Every participant group was randomized to either the treatment group, which had access to the GPT-4 plus the internet, or the control group, which had access to the internet alone. The GPT-4's research-only model was also made available to participants, meaning that it could respond to inquiries regarding bioweapons but not inquiries that would be dangerous.
Accuracy, completeness, innovation, time taken, and self-rated difficulty were reportedly the criteria utilized to assess performance for each task for both the control and treatment groups.
OpenAI's Specifics
The specifics state that compared to the group of participants who only had the internet as a source of information, individuals who had access to the language model was observed to have modest improvements in accuracy and completeness. OpenAI says experts' mean scores increased by 0.88 and students' mean scores increased by 0.25 on a 10-point accuracy scale. Similarly, when it came to completeness, the increases were 0.82 for experts and 0.41 for students.
As for the other criterion i.e. innovation, time taken, and self-rated difficulty, the study prove to have observed no increase or positive effects across the different groups for both experts and students.
OpenAI however, clarified that their study's results are inconclusive as the effect sizes that were observed are not statistically significant. The AI giant added however, that their study brought to light the necessity for additional investigation into the performance thresholds that signify a serious increase in risk.
Furthermore, OpenAI points out that this assessment does not assess whether the risks can be created in its actuality; rather, it just looks at information availability, which is inadequate to produce a biological threat.

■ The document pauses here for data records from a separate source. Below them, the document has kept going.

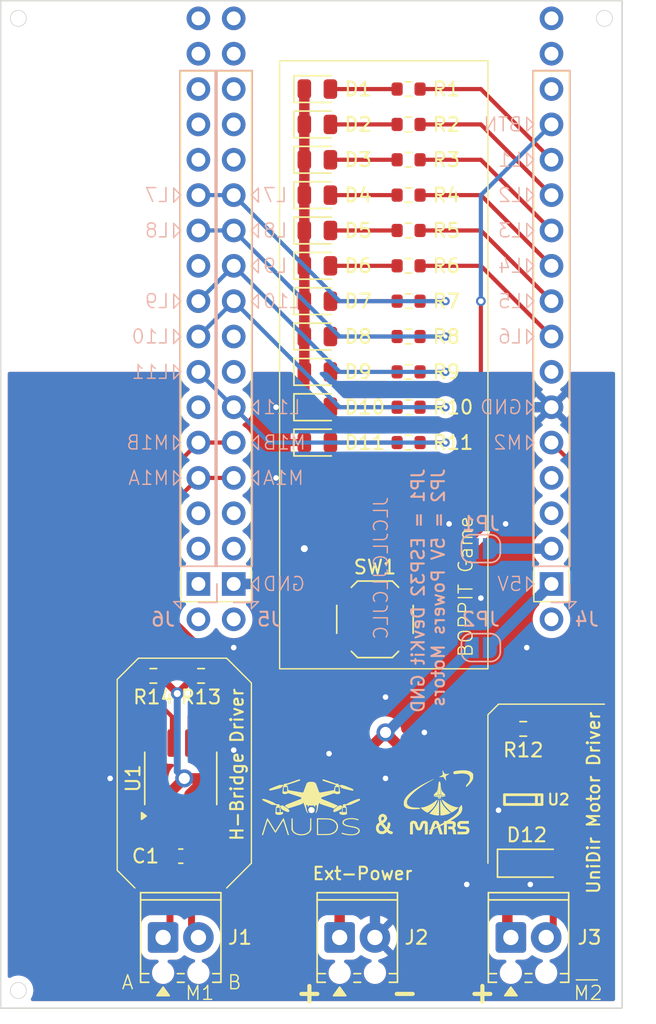
<source format=kicad_pcb>
(kicad_pcb
	(version 20241229)
	(generator "pcbnew")
	(generator_version "9.0")
	(general
		(thickness 1.6)
		(legacy_teardrops no)
	)
	(paper "A4")
	(layers
		(0 "F.Cu" signal)
		(2 "B.Cu" signal)
		(9 "F.Adhes" user "F.Adhesive")
		(11 "B.Adhes" user "B.Adhesive")
		(13 "F.Paste" user)
		(15 "B.Paste" user)
		(5 "F.SilkS" user "F.Silkscreen")
		(7 "B.SilkS" user "B.Silkscreen")
		(1 "F.Mask" user)
		(3 "B.Mask" user)
		(17 "Dwgs.User" user "User.Drawings")
		(19 "Cmts.User" user "User.Comments")
		(21 "Eco1.User" user "User.Eco1")
		(23 "Eco2.User" user "User.Eco2")
		(25 "Edge.Cuts" user)
		(27 "Margin" user)
		(31 "F.CrtYd" user "F.Courtyard")
		(29 "B.CrtYd" user "B.Courtyard")
		(35 "F.Fab" user)
		(33 "B.Fab" user)
		(39 "User.1" user)
		(41 "User.2" user)
		(43 "User.3" user)
		(45 "User.4" user)
	)
	(setup
		(pad_to_mask_clearance 0)
		(allow_soldermask_bridges_in_footprints no)
		(tenting front back)
		(pcbplotparams
			(layerselection 0x00000000_00000000_5555555f_5755f5ff)
			(plot_on_all_layers_selection 0x00000000_00000000_00000000_00000000)
			(disableapertmacros no)
			(usegerberextensions no)
			(usegerberattributes yes)
			(usegerberadvancedattributes yes)
			(creategerberjobfile yes)
			(dashed_line_dash_ratio 12.000000)
			(dashed_line_gap_ratio 3.000000)
			(svgprecision 4)
			(plotframeref no)
			(mode 1)
			(useauxorigin no)
			(hpglpennumber 1)
			(hpglpenspeed 20)
			(hpglpendiameter 15.000000)
			(pdf_front_fp_property_popups yes)
			(pdf_back_fp_property_popups yes)
			(pdf_metadata yes)
			(pdf_single_document no)
			(dxfpolygonmode yes)
			(dxfimperialunits yes)
			(dxfusepcbnewfont yes)
			(psnegative no)
			(psa4output no)
			(plot_black_and_white yes)
			(sketchpadsonfab no)
			(plotpadnumbers no)
			(hidednponfab no)
			(sketchdnponfab yes)
			(crossoutdnponfab yes)
			(subtractmaskfromsilk no)
			(outputformat 1)
			(mirror no)
			(drillshape 0)
			(scaleselection 1)
			(outputdirectory "out/")
		)
	)
	(net 0 "")
	(net 1 "M1_INB")
	(net 2 "Net-(D1-A)")
	(net 3 "Net-(D2-A)")
	(net 4 "Net-(D3-A)")
	(net 5 "Net-(D4-A)")
	(net 6 "Net-(D5-A)")
	(net 7 "Net-(D6-A)")
	(net 8 "Net-(D7-A)")
	(net 9 "Net-(D8-A)")
	(net 10 "Net-(D9-A)")
	(net 11 "Net-(D10-A)")
	(net 12 "Net-(D11-A)")
	(net 13 "UNI_G_22")
	(net 14 "M1_INA")
	(net 15 "unconnected-(J4-Pin_3-Pad3)")
	(net 16 "BUTTON")
	(net 17 "unconnected-(J4-Pin_4-Pad4)")
	(net 18 "V1_GND")
	(net 19 "V1_GND2")
	(net 20 "unconnected-(J5-Pin_7-Pad7)")
	(net 21 "unconnected-(J5-Pin_8-Pad8)")
	(net 22 "LED01")
	(net 23 "LED02")
	(net 24 "LED03")
	(net 25 "LED04")
	(net 26 "LED05")
	(net 27 "LED06")
	(net 28 "LED07")
	(net 29 "LED08")
	(net 30 "LED09")
	(net 31 "LED10")
	(net 32 "LED11")
	(net 33 "unconnected-(J5-Pin_13-Pad13)")
	(net 34 "unconnected-(J4-Pin_7-Pad7)")
	(net 35 "unconnected-(J6-Pin_3-Pad3)")
	(net 36 "unconnected-(J6-Pin_15-Pad15)")
	(net 37 "unconnected-(J6-Pin_1-Pad1)")
	(net 38 "KITC_GND")
	(net 39 "S3_UD+")
	(net 40 "S3_UD-")
	(net 41 "unconnected-(J6-Pin_10-Pad10)")
	(net 42 "unconnected-(J4-Pin_15-Pad15)")
	(net 43 "unconnected-(J6-Pin_14-Pad14)")
	(net 44 "unconnected-(J6-Pin_6-Pad6)")
	(net 45 "unconnected-(J5-Pin_15-Pad15)")
	(net 46 "unconnected-(J5-Pin_14-Pad14)")
	(net 47 "M1A")
	(net 48 "M1B")
	(net 49 "+5V")
	(net 50 "M2-")
	(net 51 "M_VCC")
	(footprint "Resistor_SMD:R_0603_1608Metric" (layer "F.Cu") (at 175.14 81.28 180))
	(footprint (layer "F.Cu") (at 162.56 68.58))
	(footprint "Resistor_SMD:R_0603_1608Metric" (layer "F.Cu") (at 156.781 115.824))
	(footprint "LED_SMD:LED_0805_2012Metric" (layer "F.Cu") (at 168.5775 88.9))
	(footprint "SI2300-N-MOSFET:SOT23_1_" (layer "F.Cu") (at 183.388 124.714 180))
	(footprint "LED_SMD:LED_0805_2012Metric" (layer "F.Cu") (at 168.5775 76.2))
	(footprint "LOGO" (layer "F.Cu") (at 177.292 124.714))
	(footprint "LED_SMD:LED_0805_2012Metric" (layer "F.Cu") (at 168.5775 78.74))
	(footprint (layer "F.Cu") (at 185.42 71.12))
	(footprint "Resistor_SMD:R_0603_1608Metric" (layer "F.Cu") (at 175.14 93.98 180))
	(footprint "Capacitor_SMD:C_0603_1608Metric" (layer "F.Cu") (at 158.75 128.778))
	(footprint "LED_SMD:LED_0805_2012Metric" (layer "F.Cu") (at 168.5775 93.98))
	(footprint "Button_Switch_SMD:SW_SPST_TL3342" (layer "F.Cu") (at 172.72 111.76))
	(footprint "Resistor_SMD:R_0603_1608Metric" (layer "F.Cu") (at 160.211 115.824 180))
	(footprint "LED_SMD:LED_0805_2012Metric" (layer "F.Cu") (at 168.5775 96.52))
	(footprint "LED_SMD:LED_0805_2012Metric" (layer "F.Cu") (at 168.5775 91.44))
	(footprint "LED_SMD:LED_0805_2012Metric" (layer "F.Cu") (at 168.5775 81.28))
	(footprint (layer "F.Cu") (at 162.56 71.12))
	(footprint "Resistor_SMD:R_0603_1608Metric" (layer "F.Cu") (at 175.14 99.06 180))
	(footprint "Resistor_SMD:R_0603_1608Metric" (layer "F.Cu") (at 175.14 86.36 180))
	(footprint (layer "F.Cu") (at 160.02 111.76))
	(footprint "Resistor_SMD:R_0603_1608Metric" (layer "F.Cu") (at 183.388 119.634))
	(footprint (layer "F.Cu") (at 185.42 111.76))
	(footprint "TerminalBlock_Phoenix:TerminalBlock_Phoenix_MPT-0,5-2-2.54_1x02_P2.54mm_Horizontal" (layer "F.Cu") (at 157.48 134.62))
	(footprint "Resistor_SMD:R_0603_1608Metric" (layer "F.Cu") (at 175.14 96.52 180))
	(footprint "Package_SO:SOP-8_3.76x4.96mm_P1.27mm" (layer "F.Cu") (at 158.75 123.19 90))
	(footprint (layer "F.Cu") (at 160.02 68.58))
	(footprint "Resistor_SMD:R_0603_1608Metric" (layer "F.Cu") (at 175.14 91.44 180))
	(footprint "LED_SMD:LED_0805_2012Metric" (layer "F.Cu") (at 168.5775 99.06))
	(footprint "TerminalBlock_Phoenix:TerminalBlock_Phoenix_MPT-0,5-2-2.54_1x02_P2.54mm_Horizontal" (layer "F.Cu") (at 182.498 134.62))
	(footprint "Resistor_SMD:R_0603_1608Metric" (layer "F.Cu") (at 175.14 88.9 180))
	(footprint (layer "F.Cu") (at 162.56 111.76))
	(footprint "Resistor_SMD:R_0603_1608Metric" (layer "F.Cu") (at 175.14 83.82 180))
	(footprint "LED_SMD:LED_0805_2012Metric" (layer "F.Cu") (at 168.5775 86.36))
	(footprint "Resistor_SMD:R_0603_1608Metric" (layer "F.Cu") (at 175.14 73.66 180))
	(footprint "TerminalBlock_Phoenix:TerminalBlock_Phoenix_MPT-0,5-2-2.54_1x02_P2.54mm_Horizontal" (layer "F.Cu") (at 170.18 134.62))
	(footprint "LED_SMD:LED_0805_2012Metric" (layer "F.Cu") (at 168.5775 73.66))
	(footprint (layer "F.Cu") (at 160.02 71.12))
	(footprint "LOGO"
		(layer "F.Cu")
		(uuid "d68d2594-4ae3-41e8-8abd-6a0
... [268420 chars truncated]
</source>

Lastly, OpenAI notes that even without AI, biorisk information is rather easily accessible. There is more harmful stuff in online databases and resources than previously believed. The AI firm claims that users can already easily find step-by-step procedures and troubleshooting advice for biological threat development through the internet alone.
OpenAI Against Harmful AI
The study comes as a direct result of OpenAI's recently announced 'Preparedness Framework,' an evolving document that details OpenAI's procedures for monitoring, assessing, predicting, and guarding against the potentially disastrous threats posed by ever-more-powerful models.
Recently, OpenAI further developed its measures against AI risk with a new "safety advisory group" giving it the authority to veto decisions, whilst sitting above the technical teams and providing recommendations to leadership.